- SUPPLIED DATA
++++++++++++++++++++
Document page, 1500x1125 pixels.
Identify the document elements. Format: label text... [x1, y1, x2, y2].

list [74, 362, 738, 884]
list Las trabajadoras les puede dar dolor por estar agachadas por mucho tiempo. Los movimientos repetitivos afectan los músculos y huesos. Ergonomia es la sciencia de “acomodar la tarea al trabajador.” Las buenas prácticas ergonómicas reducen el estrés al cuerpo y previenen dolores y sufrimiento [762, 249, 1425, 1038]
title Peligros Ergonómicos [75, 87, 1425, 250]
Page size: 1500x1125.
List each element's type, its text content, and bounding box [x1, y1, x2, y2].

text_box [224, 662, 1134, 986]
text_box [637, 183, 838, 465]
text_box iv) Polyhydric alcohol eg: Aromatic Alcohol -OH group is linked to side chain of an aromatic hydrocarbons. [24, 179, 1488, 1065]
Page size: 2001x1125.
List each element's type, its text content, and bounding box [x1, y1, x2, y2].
++++++++++++++++++++
The line above containing "Page size: 1500x1125.", the line containing "Page size: 2001x1125.", and every line between them are to be transcribed exactly; no other line is wanted.

- OUTPUT BELOW
Page size: 1500x1125.
List each element's type, its text content, and bounding box [x1, y1, x2, y2].

text_box [224, 662, 1134, 986]
text_box [637, 183, 838, 465]
text_box iv) Polyhydric alcohol eg: Aromatic Alcohol -OH group is linked to side chain of an aromatic hydrocarbons. [24, 179, 1488, 1065]
Page size: 2001x1125.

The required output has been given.